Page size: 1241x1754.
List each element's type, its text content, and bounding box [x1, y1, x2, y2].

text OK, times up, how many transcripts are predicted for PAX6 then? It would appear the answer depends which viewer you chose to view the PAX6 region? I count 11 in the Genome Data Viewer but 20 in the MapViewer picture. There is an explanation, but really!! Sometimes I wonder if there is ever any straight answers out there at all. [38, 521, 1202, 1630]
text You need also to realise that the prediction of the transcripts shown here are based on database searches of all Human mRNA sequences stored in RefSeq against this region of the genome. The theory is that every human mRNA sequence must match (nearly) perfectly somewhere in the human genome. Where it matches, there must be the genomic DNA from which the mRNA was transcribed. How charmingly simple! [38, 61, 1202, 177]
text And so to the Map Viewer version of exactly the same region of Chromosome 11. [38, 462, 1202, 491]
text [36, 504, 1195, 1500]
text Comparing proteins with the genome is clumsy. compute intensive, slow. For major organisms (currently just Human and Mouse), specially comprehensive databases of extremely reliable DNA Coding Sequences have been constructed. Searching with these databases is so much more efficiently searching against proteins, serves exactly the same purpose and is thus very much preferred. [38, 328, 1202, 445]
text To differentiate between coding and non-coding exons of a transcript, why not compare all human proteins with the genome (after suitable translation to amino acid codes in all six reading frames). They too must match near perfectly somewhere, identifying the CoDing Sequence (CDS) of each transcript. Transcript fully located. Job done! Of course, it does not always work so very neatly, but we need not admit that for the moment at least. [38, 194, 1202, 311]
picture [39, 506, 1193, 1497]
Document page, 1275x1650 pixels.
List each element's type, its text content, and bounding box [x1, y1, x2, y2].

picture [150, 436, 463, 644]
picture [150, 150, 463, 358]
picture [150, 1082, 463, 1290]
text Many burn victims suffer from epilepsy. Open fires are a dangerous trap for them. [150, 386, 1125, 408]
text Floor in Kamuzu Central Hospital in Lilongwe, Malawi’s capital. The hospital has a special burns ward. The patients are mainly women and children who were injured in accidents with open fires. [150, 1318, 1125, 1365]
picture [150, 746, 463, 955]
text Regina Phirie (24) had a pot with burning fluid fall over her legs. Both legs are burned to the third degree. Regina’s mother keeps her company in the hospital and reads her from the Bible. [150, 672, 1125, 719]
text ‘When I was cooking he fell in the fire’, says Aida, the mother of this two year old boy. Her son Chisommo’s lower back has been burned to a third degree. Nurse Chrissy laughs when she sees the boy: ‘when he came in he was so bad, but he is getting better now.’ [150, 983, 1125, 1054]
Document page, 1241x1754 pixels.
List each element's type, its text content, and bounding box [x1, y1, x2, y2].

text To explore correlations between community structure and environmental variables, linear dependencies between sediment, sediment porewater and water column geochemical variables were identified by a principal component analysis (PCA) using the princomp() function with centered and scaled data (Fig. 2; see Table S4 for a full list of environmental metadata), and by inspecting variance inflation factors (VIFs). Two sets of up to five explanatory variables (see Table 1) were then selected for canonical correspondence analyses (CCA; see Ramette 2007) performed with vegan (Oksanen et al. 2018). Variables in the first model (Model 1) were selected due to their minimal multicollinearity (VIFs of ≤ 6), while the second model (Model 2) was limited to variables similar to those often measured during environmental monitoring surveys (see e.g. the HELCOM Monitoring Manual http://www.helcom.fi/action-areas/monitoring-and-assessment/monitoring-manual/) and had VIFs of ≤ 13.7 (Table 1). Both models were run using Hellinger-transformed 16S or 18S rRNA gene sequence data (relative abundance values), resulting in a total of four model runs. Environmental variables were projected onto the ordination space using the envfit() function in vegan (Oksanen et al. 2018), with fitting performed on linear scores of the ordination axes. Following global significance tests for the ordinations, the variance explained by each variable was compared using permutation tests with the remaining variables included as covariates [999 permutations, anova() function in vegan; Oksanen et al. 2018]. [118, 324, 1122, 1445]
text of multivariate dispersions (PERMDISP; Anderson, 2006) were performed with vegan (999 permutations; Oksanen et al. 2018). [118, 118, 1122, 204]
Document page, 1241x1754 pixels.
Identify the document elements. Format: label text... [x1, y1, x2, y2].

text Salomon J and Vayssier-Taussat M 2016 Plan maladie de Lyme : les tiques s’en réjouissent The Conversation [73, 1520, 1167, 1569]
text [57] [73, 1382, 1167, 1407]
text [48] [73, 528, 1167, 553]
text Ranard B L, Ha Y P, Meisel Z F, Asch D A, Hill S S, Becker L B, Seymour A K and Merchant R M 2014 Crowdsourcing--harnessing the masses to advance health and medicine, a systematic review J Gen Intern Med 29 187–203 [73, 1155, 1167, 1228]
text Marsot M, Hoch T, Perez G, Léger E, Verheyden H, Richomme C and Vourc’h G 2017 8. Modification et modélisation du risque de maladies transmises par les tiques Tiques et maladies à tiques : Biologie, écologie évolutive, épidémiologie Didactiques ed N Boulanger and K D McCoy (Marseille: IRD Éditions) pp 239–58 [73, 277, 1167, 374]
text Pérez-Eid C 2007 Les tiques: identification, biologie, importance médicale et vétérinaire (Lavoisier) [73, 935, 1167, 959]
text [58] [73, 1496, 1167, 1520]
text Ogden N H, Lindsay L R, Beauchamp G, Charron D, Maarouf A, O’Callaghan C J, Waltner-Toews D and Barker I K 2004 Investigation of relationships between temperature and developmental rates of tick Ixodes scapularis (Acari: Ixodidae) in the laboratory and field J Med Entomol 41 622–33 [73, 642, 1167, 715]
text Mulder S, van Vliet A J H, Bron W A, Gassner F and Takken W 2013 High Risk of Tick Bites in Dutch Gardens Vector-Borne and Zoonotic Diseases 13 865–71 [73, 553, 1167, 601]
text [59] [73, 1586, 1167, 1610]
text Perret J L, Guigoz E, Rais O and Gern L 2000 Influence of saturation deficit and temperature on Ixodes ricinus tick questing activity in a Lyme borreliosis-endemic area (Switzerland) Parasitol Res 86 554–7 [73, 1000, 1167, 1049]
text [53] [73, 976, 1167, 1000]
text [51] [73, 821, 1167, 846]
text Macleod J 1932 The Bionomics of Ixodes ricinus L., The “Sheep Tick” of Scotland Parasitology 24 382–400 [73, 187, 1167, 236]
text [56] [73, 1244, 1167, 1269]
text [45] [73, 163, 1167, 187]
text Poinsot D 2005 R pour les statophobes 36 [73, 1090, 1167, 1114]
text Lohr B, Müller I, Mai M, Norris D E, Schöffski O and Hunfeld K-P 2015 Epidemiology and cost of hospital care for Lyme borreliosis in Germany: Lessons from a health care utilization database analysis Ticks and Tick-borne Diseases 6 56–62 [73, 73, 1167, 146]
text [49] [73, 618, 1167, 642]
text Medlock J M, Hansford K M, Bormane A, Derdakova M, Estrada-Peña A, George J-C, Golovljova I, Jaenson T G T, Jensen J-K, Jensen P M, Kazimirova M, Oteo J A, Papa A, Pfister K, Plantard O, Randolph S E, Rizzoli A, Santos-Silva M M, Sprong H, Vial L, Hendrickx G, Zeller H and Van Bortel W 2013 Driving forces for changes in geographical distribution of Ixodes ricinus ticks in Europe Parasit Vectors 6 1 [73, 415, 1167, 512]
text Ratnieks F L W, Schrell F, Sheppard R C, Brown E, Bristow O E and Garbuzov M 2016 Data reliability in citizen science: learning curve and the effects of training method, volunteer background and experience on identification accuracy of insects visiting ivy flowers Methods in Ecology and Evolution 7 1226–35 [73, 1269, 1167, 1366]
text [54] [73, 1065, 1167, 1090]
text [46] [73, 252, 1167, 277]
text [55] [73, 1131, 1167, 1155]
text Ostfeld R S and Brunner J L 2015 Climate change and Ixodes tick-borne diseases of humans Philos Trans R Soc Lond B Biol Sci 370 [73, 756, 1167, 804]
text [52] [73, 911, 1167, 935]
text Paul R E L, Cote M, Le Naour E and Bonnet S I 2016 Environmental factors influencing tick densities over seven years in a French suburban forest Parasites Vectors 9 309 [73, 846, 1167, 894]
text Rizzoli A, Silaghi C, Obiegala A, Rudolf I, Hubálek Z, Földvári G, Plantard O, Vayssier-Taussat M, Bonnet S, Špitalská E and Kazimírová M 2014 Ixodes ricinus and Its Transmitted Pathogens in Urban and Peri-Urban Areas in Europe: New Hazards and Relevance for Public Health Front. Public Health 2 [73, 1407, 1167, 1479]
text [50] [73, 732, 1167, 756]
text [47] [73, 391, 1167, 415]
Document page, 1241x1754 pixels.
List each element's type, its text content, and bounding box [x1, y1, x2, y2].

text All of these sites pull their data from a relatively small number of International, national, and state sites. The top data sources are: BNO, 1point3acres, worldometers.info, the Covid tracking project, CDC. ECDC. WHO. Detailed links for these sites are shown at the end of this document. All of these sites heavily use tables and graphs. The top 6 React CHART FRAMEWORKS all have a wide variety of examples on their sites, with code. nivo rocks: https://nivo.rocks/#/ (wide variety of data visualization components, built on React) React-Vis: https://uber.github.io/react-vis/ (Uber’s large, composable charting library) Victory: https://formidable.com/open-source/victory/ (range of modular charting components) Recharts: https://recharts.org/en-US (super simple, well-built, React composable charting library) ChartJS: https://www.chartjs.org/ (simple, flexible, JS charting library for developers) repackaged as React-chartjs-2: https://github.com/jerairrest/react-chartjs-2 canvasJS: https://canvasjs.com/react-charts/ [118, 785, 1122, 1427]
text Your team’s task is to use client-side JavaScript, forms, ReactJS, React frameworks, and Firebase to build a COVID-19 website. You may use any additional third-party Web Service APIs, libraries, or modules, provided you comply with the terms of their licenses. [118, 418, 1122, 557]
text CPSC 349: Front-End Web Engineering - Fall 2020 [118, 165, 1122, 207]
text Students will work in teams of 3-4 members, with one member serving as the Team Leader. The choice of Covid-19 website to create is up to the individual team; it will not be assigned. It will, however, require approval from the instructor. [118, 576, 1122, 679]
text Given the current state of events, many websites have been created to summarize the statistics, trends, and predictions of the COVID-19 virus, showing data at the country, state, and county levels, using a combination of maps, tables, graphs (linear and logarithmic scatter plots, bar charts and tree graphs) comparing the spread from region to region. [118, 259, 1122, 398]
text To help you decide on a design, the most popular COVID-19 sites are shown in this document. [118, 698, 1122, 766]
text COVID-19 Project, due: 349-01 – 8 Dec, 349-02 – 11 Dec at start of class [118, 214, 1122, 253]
######
Report each line of the data that includes the string "Front".

### Response to the exercise
text Rizzoli A, Silaghi C, Obiegala A, Rudolf I, Hubálek Z, Földvári G, Plantard O, Vayssier-Taussat M, Bonnet S, Špitalská E and Kazimírová M 2014 Ixodes ricinus and Its Transmitted Pathogens in Urban and Peri-Urban Areas in Europe: New Hazards and Relevance for Public Health Front. Public Health 2 [73, 1407, 1167, 1479]
text CPSC 349: Front-End Web Engineering - Fall 2020 [118, 165, 1122, 207]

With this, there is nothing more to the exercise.